Onder aan een laag trapje kon hij met enige moeite een deur onderscheiden, zonder enige twijfel de enige deur in de hele rij die niet was dichtgetimmerd. John had het idee dat de deur groen was, hoewel het te donker was om kleuren te zien.

Tijdens het afdalen van het trapje dacht hij: stel je voor dat de deur niet op slot is en ik duw hem open en loop naar binnen en het hele huis baadt in het licht en daar zitten twaalf mensen om een ronde tafel en één van hen komt overeind met een pistool in zijn hand… Tegen de tijd dat hij die gedachte had voltooid, had hij de deur geprobeerd en de deur ging open en hij was binnen. Maar het was er aardedonker en toen hij de muur aftastte en een schakelaar vond en die omdraaide, gebeurde er niets. Het was stikdonker, even donker als in een mijn of een grafkelder.

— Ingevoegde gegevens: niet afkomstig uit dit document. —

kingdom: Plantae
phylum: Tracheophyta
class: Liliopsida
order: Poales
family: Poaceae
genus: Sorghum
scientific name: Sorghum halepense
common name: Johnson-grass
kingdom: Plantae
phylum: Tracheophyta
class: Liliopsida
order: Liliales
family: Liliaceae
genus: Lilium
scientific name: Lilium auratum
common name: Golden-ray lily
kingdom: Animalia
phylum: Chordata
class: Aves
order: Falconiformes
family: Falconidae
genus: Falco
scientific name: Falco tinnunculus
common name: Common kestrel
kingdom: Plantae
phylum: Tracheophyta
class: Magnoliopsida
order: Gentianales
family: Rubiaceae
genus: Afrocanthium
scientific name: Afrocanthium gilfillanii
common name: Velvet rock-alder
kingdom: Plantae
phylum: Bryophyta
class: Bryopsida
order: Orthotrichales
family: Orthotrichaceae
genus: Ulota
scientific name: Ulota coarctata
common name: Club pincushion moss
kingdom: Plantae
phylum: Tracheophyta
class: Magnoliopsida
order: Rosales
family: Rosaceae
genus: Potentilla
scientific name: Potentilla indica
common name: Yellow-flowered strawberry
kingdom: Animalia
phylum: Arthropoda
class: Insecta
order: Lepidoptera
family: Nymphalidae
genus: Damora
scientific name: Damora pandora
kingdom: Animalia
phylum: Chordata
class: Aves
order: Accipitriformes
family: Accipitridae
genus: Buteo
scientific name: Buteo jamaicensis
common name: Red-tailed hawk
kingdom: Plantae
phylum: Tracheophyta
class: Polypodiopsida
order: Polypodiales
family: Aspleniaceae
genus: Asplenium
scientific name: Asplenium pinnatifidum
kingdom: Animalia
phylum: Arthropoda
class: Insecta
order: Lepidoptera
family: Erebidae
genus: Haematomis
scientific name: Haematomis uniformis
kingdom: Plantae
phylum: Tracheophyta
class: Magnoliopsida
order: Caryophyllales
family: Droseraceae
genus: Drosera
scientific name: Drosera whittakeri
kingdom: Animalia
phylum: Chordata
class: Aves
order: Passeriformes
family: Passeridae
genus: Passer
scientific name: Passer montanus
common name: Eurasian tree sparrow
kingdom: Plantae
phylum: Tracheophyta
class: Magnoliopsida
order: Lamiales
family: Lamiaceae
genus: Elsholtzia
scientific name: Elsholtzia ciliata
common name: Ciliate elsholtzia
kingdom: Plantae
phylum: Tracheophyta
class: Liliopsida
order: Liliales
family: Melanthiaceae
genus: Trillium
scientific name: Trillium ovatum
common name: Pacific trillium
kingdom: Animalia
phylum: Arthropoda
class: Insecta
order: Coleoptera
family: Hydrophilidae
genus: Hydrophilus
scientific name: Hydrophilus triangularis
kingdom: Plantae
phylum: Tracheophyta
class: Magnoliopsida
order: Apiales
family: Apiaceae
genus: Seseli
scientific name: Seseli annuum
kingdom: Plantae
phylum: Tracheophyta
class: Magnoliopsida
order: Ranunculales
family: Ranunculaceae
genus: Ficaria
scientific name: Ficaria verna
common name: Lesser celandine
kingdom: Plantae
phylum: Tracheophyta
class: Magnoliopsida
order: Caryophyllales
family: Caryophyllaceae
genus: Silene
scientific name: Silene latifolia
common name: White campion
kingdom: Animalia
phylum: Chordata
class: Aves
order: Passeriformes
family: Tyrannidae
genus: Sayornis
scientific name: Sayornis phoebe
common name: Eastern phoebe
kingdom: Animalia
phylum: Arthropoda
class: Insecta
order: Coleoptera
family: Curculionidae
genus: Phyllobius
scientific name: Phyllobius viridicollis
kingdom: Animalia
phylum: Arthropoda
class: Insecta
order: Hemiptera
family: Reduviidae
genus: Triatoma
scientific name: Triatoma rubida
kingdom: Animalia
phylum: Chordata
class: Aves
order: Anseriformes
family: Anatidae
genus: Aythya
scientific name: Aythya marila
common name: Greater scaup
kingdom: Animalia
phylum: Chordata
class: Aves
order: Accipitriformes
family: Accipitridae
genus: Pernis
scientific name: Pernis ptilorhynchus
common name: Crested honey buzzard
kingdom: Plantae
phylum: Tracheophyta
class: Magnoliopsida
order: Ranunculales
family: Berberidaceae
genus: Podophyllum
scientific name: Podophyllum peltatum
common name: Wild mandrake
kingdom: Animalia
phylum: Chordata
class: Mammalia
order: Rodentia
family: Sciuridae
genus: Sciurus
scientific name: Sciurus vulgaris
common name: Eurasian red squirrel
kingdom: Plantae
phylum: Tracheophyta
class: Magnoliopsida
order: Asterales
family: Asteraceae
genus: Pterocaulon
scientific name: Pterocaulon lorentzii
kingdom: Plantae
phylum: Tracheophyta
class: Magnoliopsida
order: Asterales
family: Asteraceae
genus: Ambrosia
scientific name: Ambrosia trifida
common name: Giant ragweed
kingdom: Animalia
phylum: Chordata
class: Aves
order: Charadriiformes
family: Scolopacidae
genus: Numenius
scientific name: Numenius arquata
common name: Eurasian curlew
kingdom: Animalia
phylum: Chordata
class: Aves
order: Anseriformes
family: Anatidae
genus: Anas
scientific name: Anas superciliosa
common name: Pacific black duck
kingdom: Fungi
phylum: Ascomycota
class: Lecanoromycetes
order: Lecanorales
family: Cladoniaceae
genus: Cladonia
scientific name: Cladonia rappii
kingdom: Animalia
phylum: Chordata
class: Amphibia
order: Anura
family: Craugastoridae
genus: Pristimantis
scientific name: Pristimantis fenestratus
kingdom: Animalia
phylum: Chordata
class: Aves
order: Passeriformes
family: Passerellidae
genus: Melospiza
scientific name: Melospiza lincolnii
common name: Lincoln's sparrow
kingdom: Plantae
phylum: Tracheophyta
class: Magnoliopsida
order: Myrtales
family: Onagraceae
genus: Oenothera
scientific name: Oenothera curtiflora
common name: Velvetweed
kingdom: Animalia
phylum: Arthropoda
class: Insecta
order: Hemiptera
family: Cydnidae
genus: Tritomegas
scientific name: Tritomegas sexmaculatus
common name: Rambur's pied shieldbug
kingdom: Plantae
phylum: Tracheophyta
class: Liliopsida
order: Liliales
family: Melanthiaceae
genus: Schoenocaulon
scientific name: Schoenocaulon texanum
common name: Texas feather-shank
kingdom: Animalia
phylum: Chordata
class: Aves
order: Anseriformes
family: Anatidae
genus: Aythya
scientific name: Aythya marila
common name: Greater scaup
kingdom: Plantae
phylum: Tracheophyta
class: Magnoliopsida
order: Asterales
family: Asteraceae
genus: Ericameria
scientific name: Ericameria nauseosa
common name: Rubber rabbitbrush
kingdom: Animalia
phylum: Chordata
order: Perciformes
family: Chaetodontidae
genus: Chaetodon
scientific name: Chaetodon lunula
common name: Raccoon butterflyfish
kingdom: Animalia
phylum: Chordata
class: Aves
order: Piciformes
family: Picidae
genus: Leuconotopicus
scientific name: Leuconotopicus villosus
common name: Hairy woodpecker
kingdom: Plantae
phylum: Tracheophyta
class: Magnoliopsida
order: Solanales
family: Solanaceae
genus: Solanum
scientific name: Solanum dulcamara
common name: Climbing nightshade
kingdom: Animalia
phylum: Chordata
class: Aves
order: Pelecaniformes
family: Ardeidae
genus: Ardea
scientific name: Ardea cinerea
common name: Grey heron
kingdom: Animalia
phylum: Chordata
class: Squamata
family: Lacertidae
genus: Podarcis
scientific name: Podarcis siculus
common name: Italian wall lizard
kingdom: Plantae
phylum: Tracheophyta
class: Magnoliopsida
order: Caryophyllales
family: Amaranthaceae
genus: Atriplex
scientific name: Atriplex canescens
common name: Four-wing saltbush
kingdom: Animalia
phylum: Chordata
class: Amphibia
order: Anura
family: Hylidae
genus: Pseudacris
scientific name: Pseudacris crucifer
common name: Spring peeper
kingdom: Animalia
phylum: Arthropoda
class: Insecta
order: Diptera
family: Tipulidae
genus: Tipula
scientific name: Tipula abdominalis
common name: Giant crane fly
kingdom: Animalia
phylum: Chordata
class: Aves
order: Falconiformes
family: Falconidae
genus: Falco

Hij wist zelfs niet of hij in een soort huiskamer was of in een keuken. De sterke lucht die hij rook was schimmel. De vochtigheid voelde aan als koud rubber tegen zijn gezicht. Hij liep behoedzaam over de nogal glibberige vloer, maar nog voordat hij aan de andere kant van het vertrek was, besefte hij dat dit hopeloos was. Zonder licht of een mogelijke lichtbron kon hij niet verder. En er was duidelijk niemand aanwezig. Zijn ogen waren nu meer gewend aan het donker en hij tuurde om zich heen op zoek naar dingen die dit soort mensen waarschijnlijk zouden achterlaten, lege flessen, peuken, half opgerookte joints misschien, hoewel hij betwijfelde of hij die zou herkennen. Aan een van de muren, vastgeprikt op loslatend behang en week, rot pleisterwerk, hing een vel papier waarop kennelijk iets geschreven stond. Onmogelijk om dat hier te lezen. Hij trok het eraf, vouwde het op en stak het in zijn zak, maakte de deur open en ging terug zoals hij gekomen was. Iets aan de tuin, de verlatenheid ervan, het ruwe gras, het gevoel van volkomen verwaarlozing, deed hem denken aan het poezenveld, zijn poesta. Alleen waren hier geen poezen, hier leefde niets.

Hij voelde zich onverwacht opgelucht toen hij weer in Fontaine Avenue stond, met de nette heggen en goed onderhouden bomen van het fraaie parkje aan de overkant badend in grote vlekken geel licht. Wat een idioot ben ik, dacht hij, om helemaal hiernaartoe te komen. Net een schooljongen. Een klein kind. En waarvoor? Wat had ik gehoopt te vinden? Hij liep naar de Honda, zette zijn helm en motorbril op en reed terug naar huis.